Page extract
---

There is also a deeper reason for the apologist phenomenon, which comes to light when we look at another modus operandi of oppressive states.
It is not a coincidence that these states have rejected enlightenment modes of thinking. Logic, facts, and reason, fall by the wayside. Their replacements -- superstition, mysticism, and emotions reign supreme. Arthur Herman documents this fascinatingly in his book “The Cave And The Light.” “We are at the end of the age of Reason,” Hitler declared (Peikoff, page 46). Also, he said, “ We must distrust the intelligence…trust your instincts, or whatever you like to call them.” (Peikoff, page 46). Western-educated Pol Pot had all the people under his regime with glasses killed because he believed it was evidence that they had some kind of education that wasn't communist. Hitler puts it succinctly, “there is no such thing as truth,” (Peikoff, page 59).

---

Written request a
Select every line of the listing that contains the word "each", matching case exactly.
The passage on oppressive states and the listing come from unrelated sources.

(Collection entries)
---

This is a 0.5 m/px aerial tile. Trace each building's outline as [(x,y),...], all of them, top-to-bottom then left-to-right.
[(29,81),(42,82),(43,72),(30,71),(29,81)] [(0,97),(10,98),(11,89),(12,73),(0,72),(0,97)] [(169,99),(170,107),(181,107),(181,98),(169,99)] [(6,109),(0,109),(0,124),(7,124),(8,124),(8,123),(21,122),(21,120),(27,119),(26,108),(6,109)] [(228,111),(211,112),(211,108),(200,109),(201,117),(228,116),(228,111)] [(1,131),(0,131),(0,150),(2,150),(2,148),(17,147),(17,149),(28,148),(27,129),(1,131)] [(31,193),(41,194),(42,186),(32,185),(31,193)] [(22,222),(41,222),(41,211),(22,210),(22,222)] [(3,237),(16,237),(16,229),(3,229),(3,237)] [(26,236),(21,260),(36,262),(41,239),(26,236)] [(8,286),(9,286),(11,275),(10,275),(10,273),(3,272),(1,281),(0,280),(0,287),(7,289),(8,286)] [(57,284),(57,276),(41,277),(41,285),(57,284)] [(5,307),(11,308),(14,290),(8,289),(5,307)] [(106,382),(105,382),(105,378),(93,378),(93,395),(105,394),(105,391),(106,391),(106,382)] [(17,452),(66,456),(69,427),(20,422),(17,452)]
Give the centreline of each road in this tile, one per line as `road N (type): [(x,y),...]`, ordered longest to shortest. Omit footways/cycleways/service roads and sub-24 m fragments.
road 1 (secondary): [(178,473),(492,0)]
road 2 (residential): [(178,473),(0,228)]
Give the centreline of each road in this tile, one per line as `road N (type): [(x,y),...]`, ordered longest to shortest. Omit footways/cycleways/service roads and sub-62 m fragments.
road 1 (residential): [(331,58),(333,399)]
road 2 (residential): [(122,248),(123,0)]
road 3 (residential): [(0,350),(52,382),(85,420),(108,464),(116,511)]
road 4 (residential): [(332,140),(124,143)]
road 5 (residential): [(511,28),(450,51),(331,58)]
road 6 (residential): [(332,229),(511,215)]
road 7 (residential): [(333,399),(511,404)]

---

Written request b
Give the passage on oppressive states again in full, word for word.

Problem solution a
This is a 0.5 m/px aerial tile. Trace each building's outline as [(x,y),...], all of them, top-to-bottom then left-to-right.
Give the centreline of each road in this tile, one per line as `road N (type): [(x,y),...]`, ordered longest to shortest. Omit footways/cycleways/service roads and sub-24 m fragments.
Give the centreline of each road in this tile, one per line as `road N (type): [(x,y),...]`, ordered longest to shortest. Omit footways/cycleways/service roads and sub-62 m fragments.

Problem solution b
There is also a deeper reason for the apologist phenomenon, which comes to light when we look at another modus operandi of oppressive states.
It is not a coincidence that these states have rejected enlightenment modes of thinking. Logic, facts, and reason, fall by the wayside. Their replacements -- superstition, mysticism, and emotions reign supreme. Arthur Herman documents this fascinatingly in his book “The Cave And The Light.” “We are at the end of the age of Reason,” Hitler declared (Peikoff, page 46). Also, he said, “ We must distrust the intelligence…trust your instincts, or whatever you like to call them.” (Peikoff, page 46). Western-educated Pol Pot had all the people under his regime with glasses killed because he believed it was evidence that they had some kind of education that wasn't communist. Hitler puts it succinctly, “there is no such thing as truth,” (Peikoff, page 59).